I also inherited a system like that once. I rewrote most of the UI (that was actually my assignment) and left most of the back end intact – trying to avoid the hairy code on that side of the application. I then happily passed it on to the next brave soul.

How about you?

Software Calcuators and UI Design

Monday, February 2nd, 2009

I noticed a very peculiar UI design pattern lately. Have you ever used a calculator program? I’m sure you did at least once in your life. Most operating systems ship with some sort of a calculator tool. Strangely enough, they all look the same:

croppercapture8.Png

Can someone explain to me one thing though? Why the keypad? I mean, why is it there on every single fucking calculator – whether you are using calc.exe on windows or xcalc on a real operating – there is always the keypad. Why?
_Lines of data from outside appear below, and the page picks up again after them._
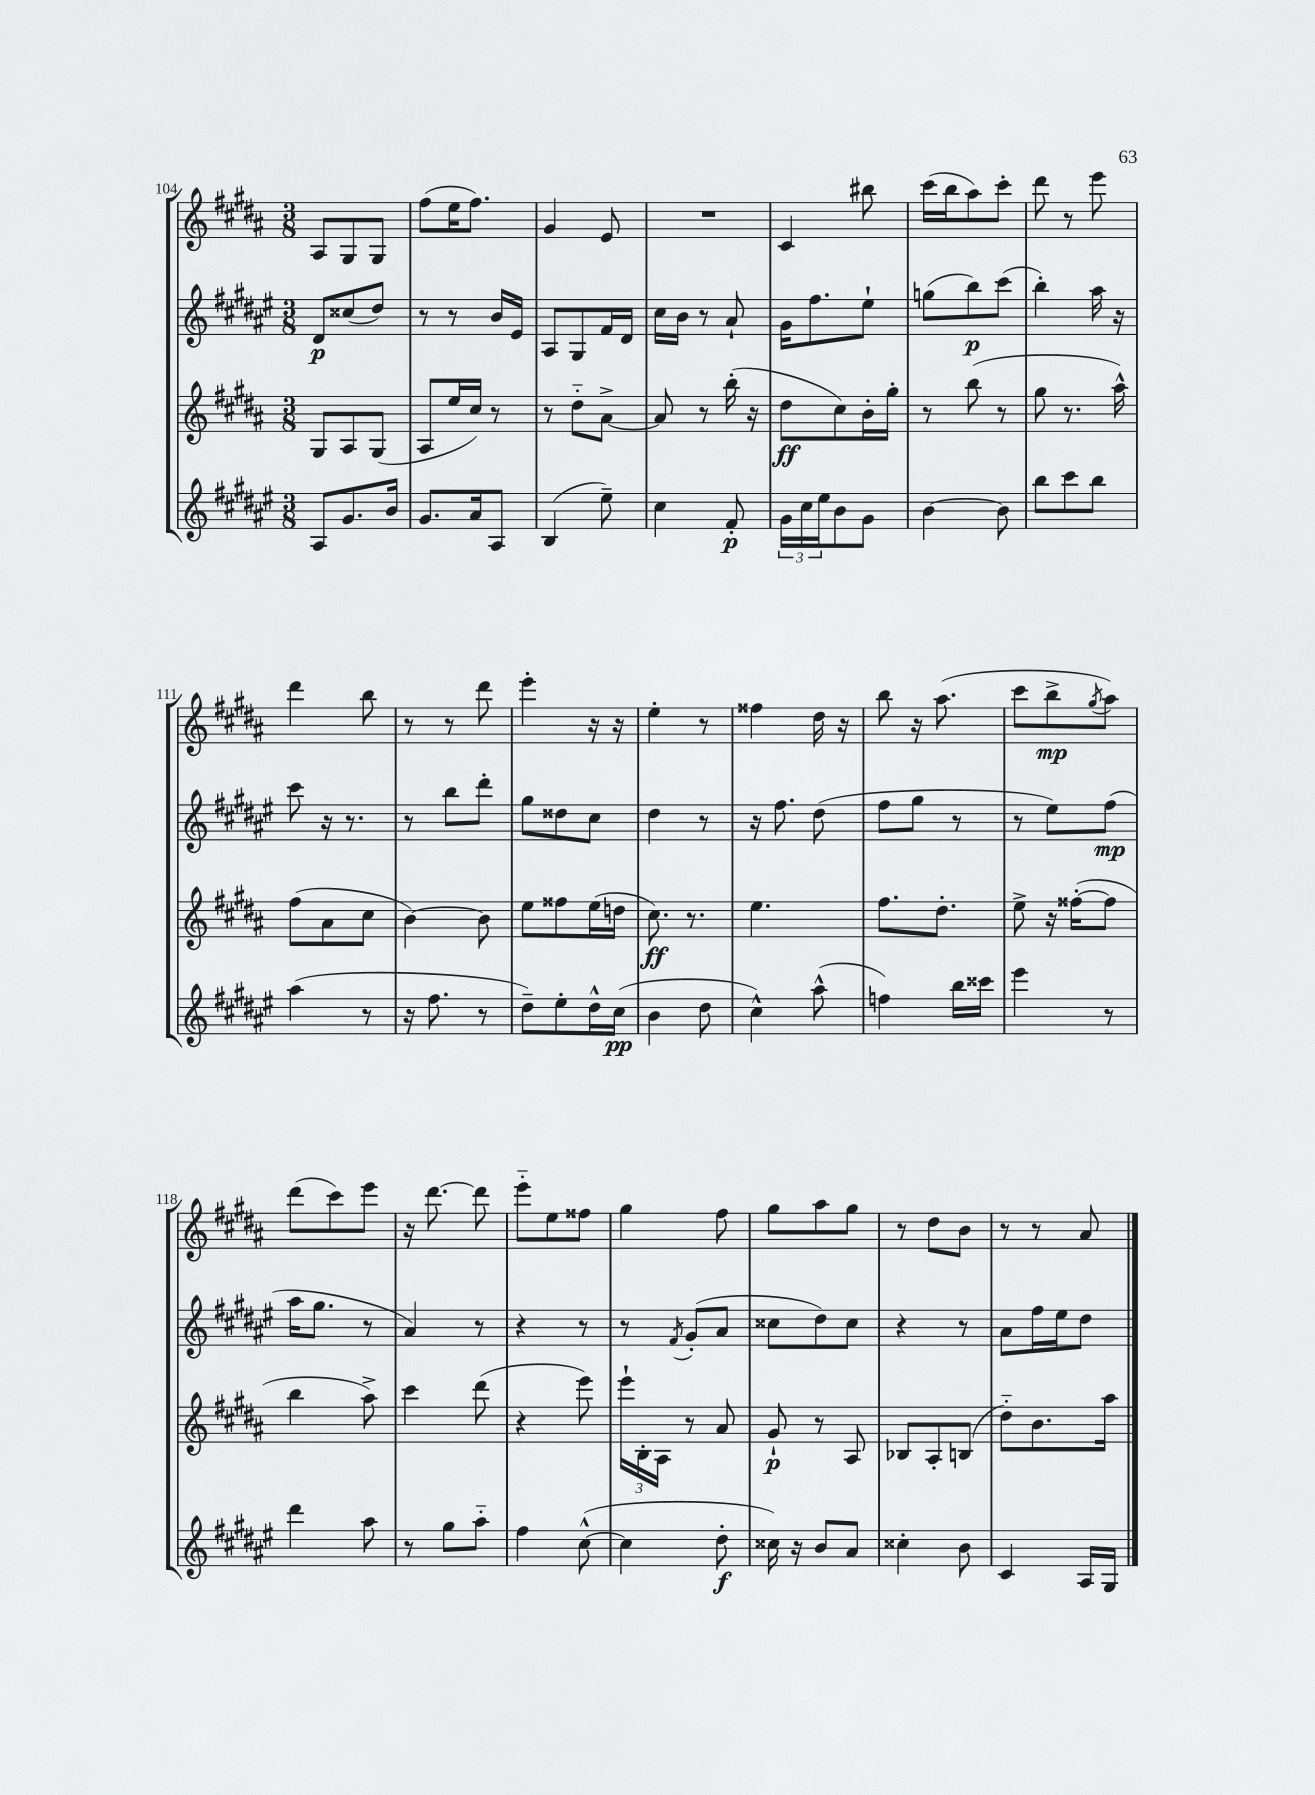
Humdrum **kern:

**kern	**kern	**kern	**kern
*staff4	*staff3	*staff2	*staff1
*clefG2	*clefG2	*clefG2	*clefG2
*k[f#c#g#d#a#e#]	*k[f#c#g#d#a#]	*k[f#c#g#d#a#e#]	*k[f#c#g#d#a#]
*M3/8	*M3/8	*M3/8	*M3/8
8A#	8G#	8d#	8A#
8.g#	8A#	(8cc##	8G#
.	(8G#	8dd#)	8G#
16b	.	.	.
=	=	=	=
8.g#	8A#	8r	(8ff#
.	16ee	8r	16ee
16a#	16cc#)	.	8.ff#)
8A#	8r	16b	.
.	.	16e#	.
=	=	=	=
(4B	8r	8A#	4g#
.	8dd#'~	8G#	.
8ee#~)	[8a#^	16f#	8e
.	.	16d#	.
=	=	=	=
4cc#	8a#]	16cc#	4.r
.	.	16b	.
.	8r	8r	.
8f#'	(16bb'	8a#`	.
.	16r	.	.
=	=	=	=
24g#	8dd#	16g#	4c#
24cc#	.	.	.
.	.	8.ff#	.
24ee#	.	.	.
8b	8cc#)	.	.
8g#	16b'	8ee#`	8bb#
.	16gg#'	.	.
=	=	=	=
[4b	8r	(8gg	(16ccc#
.	.	.	16bb
.	(8bb	8bb)	8aa#)
8b]	8r	(8ccc#	8ccc#'
=	=	=	=
8bb	8gg#	4bb')	8ddd#
8ccc#	8.r	.	8r
8bb	.	16aa#	8eee
.	16aa#^^)	16r	.
=	=	=	=
(4aa#	(8ff#	8ccc#	4ddd#
.	8a#	16r	.
.	.	8.r	.
8r	8cc#	.	8bb
=	=	=	=
16r	[4b)	8r	8r
8.ff#	.	.	.
.	.	8bb	8r
8r	8b]	8ddd#'	8ddd#
=	=	=	=
8dd#~)	8ee	8gg#	4eee'
8ee#'	8ff##	8dd##	.
16dd#^^	(16ee	8cc#	16r
(16cc#	16dd	.	16r
=	=	=	=
4b	8.cc#)	4dd#	4ee'
.	8.r	.	.
8dd#	.	8r	8r
=	=	=	=
4cc#^^)	4.ee	16r	4ff##
.	.	8.ff#	.
(8aa#^^	.	(8dd#	16dd#
.	.	.	16r
=	=	=	=
4ff)	8.ff#	8ff#	8bb
.	.	8gg#	16r
.	8.dd#'	.	(8.aa#
16bb	.	8r	.
16ccc##	.	.	.
=	=	=	=
4eee#	8ee^	8r	8ccc#
.	16r	8ee#)	8bb^
.	([16ff##'	.	.
.	.	.	8qgg#
8r	8ff##]	(8ff#	8aa#)
=	=	=	=
4ddd#	4bb	16aa#	(8ddd#
.	.	8.gg#	.
.	.	.	8ccc#)
8aa#	8aa#^)	8r	8eee
=	=	=	=
8r	4ccc#	4a#)	16r
.	.	.	[8.ddd#
8gg#	.	.	.
8aa#'~	(8ddd#	8r	8ddd#]
=	=	=	=
4ff#	4r	4r	8eee'~
.	.	.	8ee
([8cc#^^	8eee)	8r	8ff##
=	=	=	=
4cc#]	24eee`	8r	4gg#
.	24B'	.	.
.	24A#	.	.
.	.	8qf#	.
.	8r	(8g#'	.
8dd#'	8a#	8a#	8ff#
=	=	=	=
16cc##)	8g#`	8cc##	8gg#
16r	.	.	.
8b	8r	8dd#)	8aa#
8a#	8A#	8cc##	8gg#
=	=	=	=
4cc##'	8B-	4r	8r
.	8A#'	.	8dd#
8b	(8B	8r	8b
=	=	=	=
4c#	8dd#'~)	8a#	8r
.	8.b	16ff#	8r
.	.	16ee#	.
16A#	.	8dd#	8a#
16G#	16aa#	.	.
==	==	==	==
*-	*-	*-	*-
Your computer already has a perfectly well designed calculator input interface in the form of a numeric pad on the keyboard. If you haven’t noticed it was actually designed to look like a calculator with the tight clustering of numbers, and dedicated buttons the basic math operators placed in strategic easy to reach places:

croppercapture12.Png

Does anyone actually use the mouse input when using these software tools? Virtual keyboards are ok if you are paranoid and afraid of key loggers but they are not great for data input unless you are using a touch screen or a tablet with a stylus. I personally find the numpad faster, easier and more intuitive to use than an on-screen input.
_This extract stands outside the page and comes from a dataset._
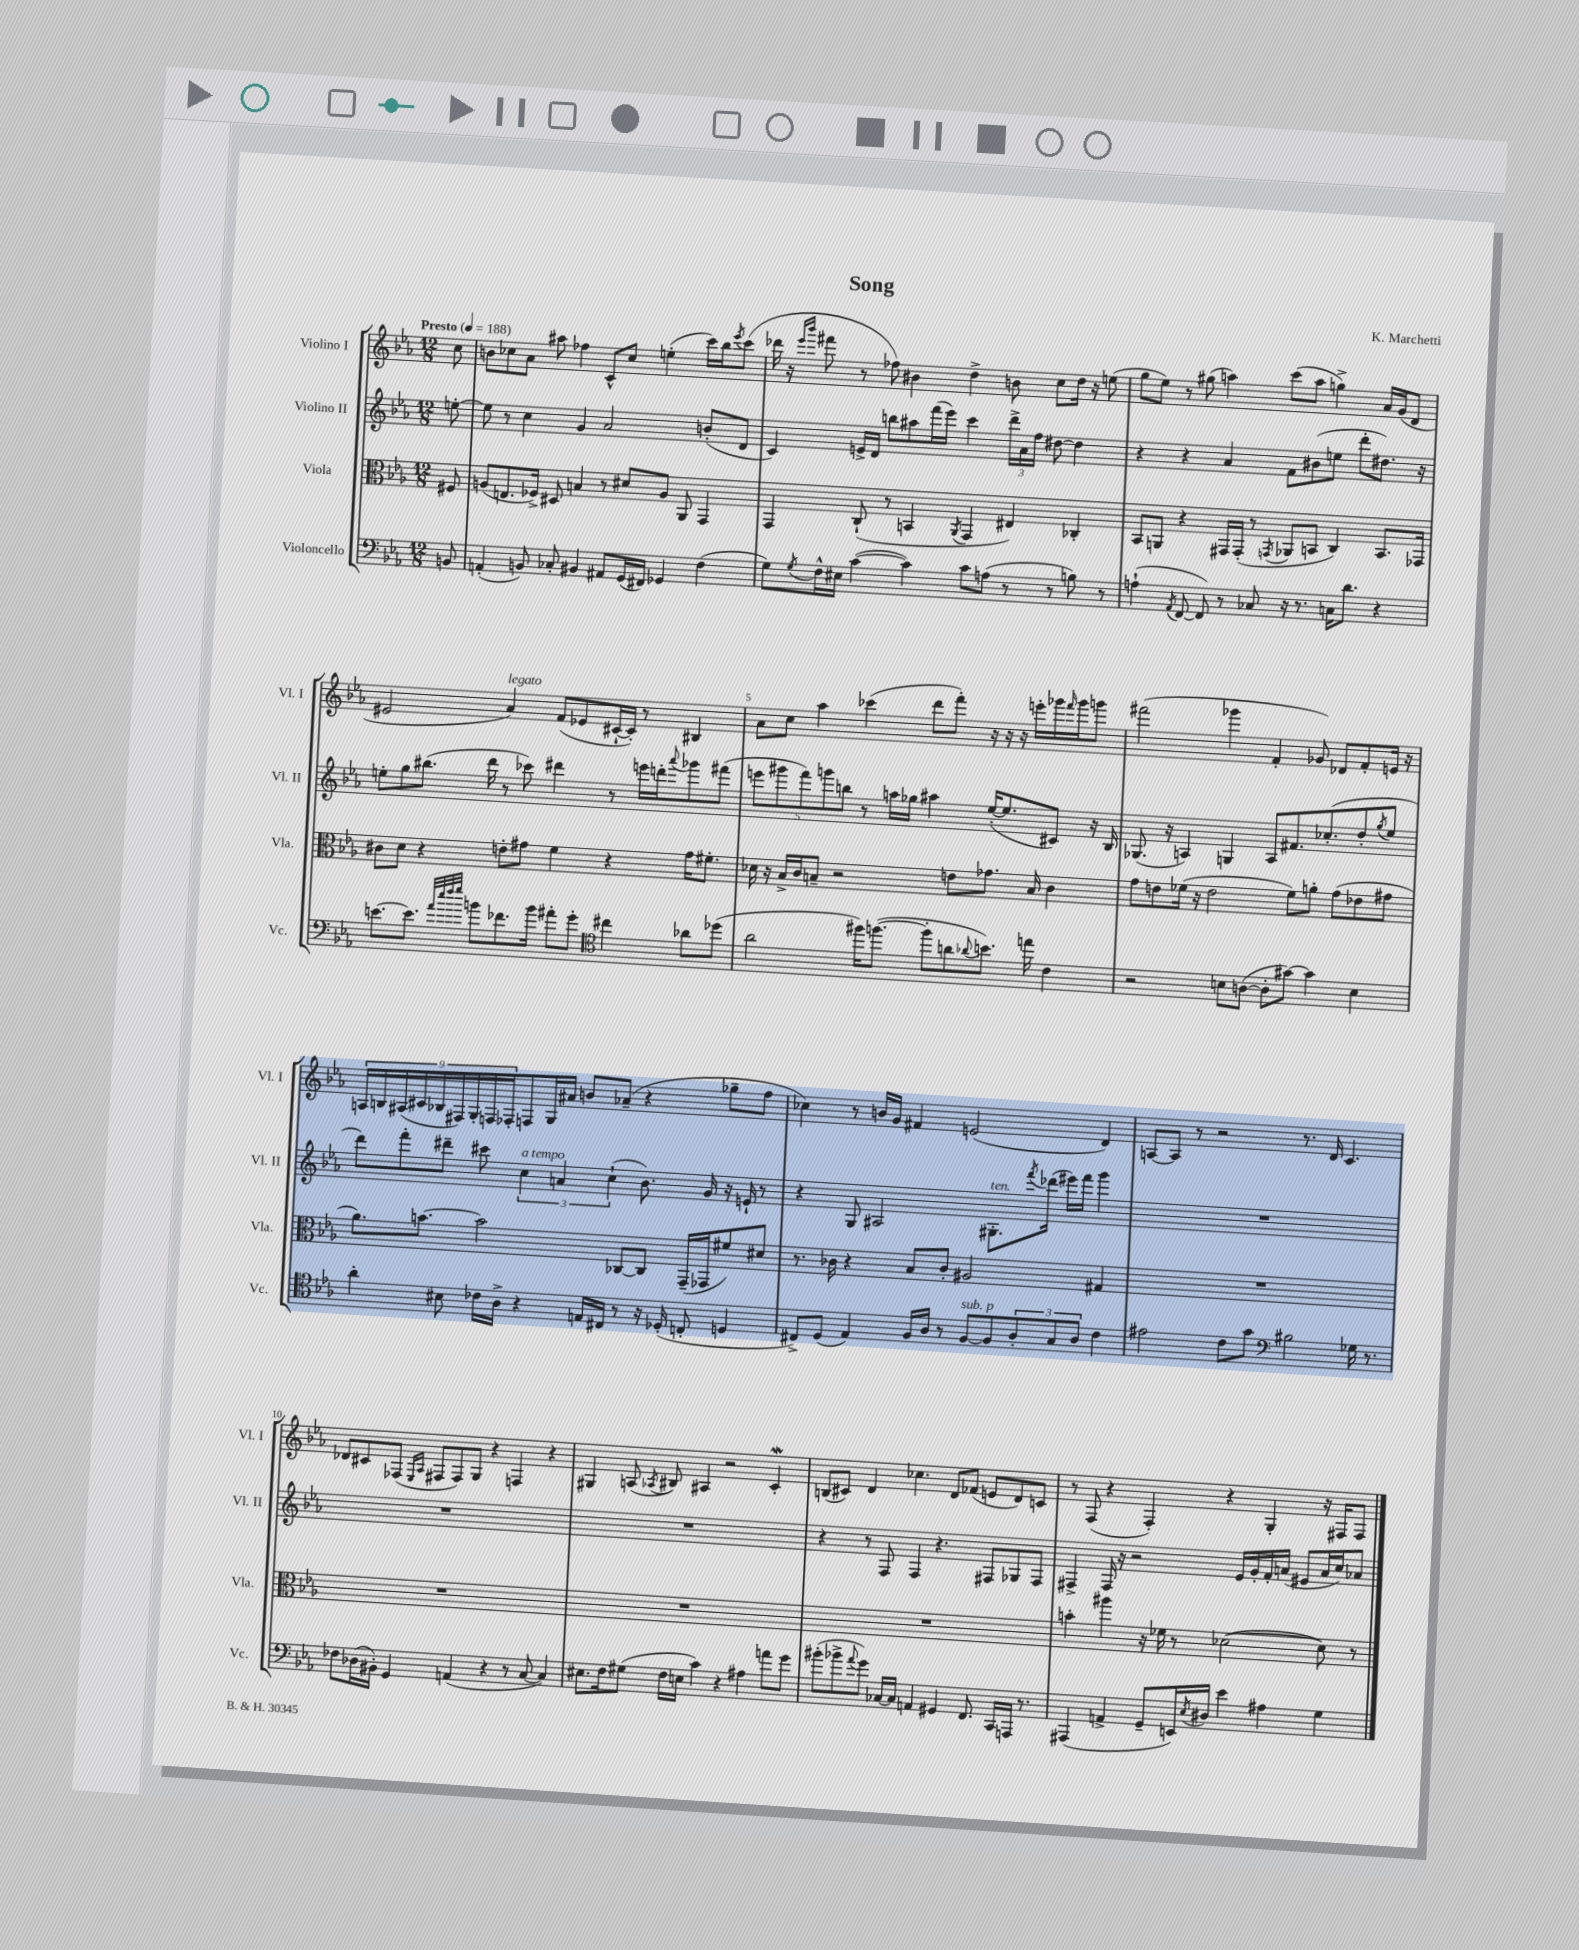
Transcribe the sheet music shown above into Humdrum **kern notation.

This design tries to mimic a real physical, low end calculator forgetting that these things generally suck. If I know I will need to do some number crunching on paper, I use my trusty TI-86 – not one of those simplistic pieces of crap with a one line LCD display.

It seems that most of the simple calculator programs out there approach the problem wrong. They forget that the chepo calculators are built the way they are simply to cut costs. The LCD is so tiny to keep the production costs down. But there is no reason why a software calculator should not display recent calculation history the way high end graphing calculators do. Instead of using a big output screen for recent results, they instead build a huge and unnecessary number pad, and restrict the results to a tiny little box that can only hold one number at a time. WTF?

Believe it or not, this pathology runs deep. I was surprised that someone actually built a front-end for the unix bc tool using precisely this philosophy – a big virtual keypad and a one-number display box. There are however few tools designed the right way. Most notable one of course is the Windows XP PowerCalc:

croppercapture9.Png

I believe that I mentioned that to me this is one of the better calculator UI’s. It has a nice big box where it displays results, a graphing area, a list of constants and variables and helpful hints just above the input box. Did you notice the lack of the virtual numpad? Yeah, when you get rid of it, you suddenly get more space for all this other cool stuff.

SpeedCrunch is not bad either. The default setup does include the stupid keypad, but it is a linux app. That means you can easily configure it and make it into something very minimalistic:

croppercapture10.Png

I guess there is a lesson in UI design, and usability here. Designing a software calculator to work like calc.exe or xcalc is like building a word processor that acts the same way as a real typewriter. Imagine if MS word only allowed you to use mono spaced font, and would not let you delete or backspace erroneously entered characters forcing you to retype the whole page every time you made a mistake. Fortunately at some point someone figured out that you can actually design something much better than a virtual keyboard. We still haven’t really made that leap with calculators though. When you tell someone to build a calculator tool, they immediately start thinking about building that virtual key pad. Why? Because that’s what calculator is, right? A numeric keypad with an LCD.

What they should really be thinking about is what a calculator really does, and how can it’s functionality be improved and extended in virtual space.